Yes, filling in those gaps is challenging, as for step 2, you need data from future events to populate server2 into destination, whereas in step4, you need data from past events. You can use forms of streamstats but the challenge is that you don't have a common correlation id to group the events together, i.e. how do you know that server2, from a row that contains V=0288 and V=0298 is related to V=9288 in the data where it needs to be applied.
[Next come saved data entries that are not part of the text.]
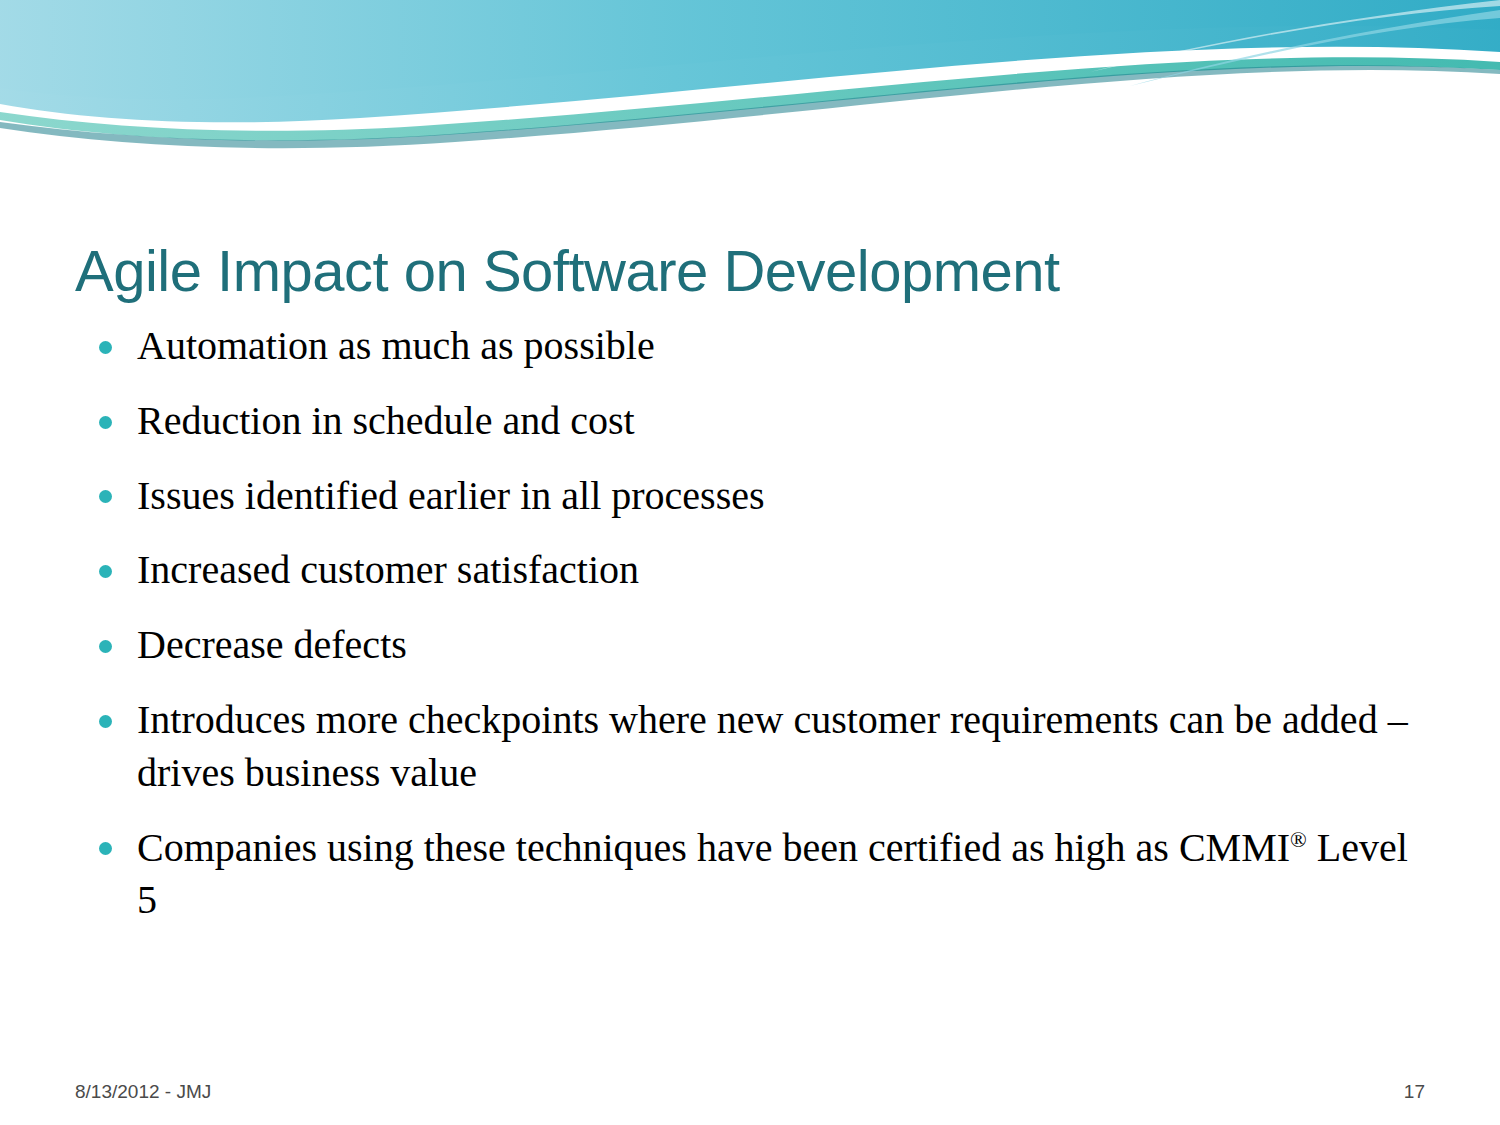Agile Impact on Software Development
Automation as much as possible
Reduction in schedule and cost
Issues identified earlier in all processes
Increased customer satisfaction
Decrease defects
Introduces more checkpoints where new customer requirements can be added – drives business value
Companies using these techniques have been certified as high as CMMI® Level 5
8/13/2012 - JMJ
17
From your explanation earlier, I assume that you may have many events like this running concurrently in the log with different values of V - is that correct?
If you have the possibility to change your logging output, then that would allow you to make the reporting side easier, but at the moment, I can't easily see a way to get to where you want to go without very specific tweaking of the SPL, which may not be useful with your real data.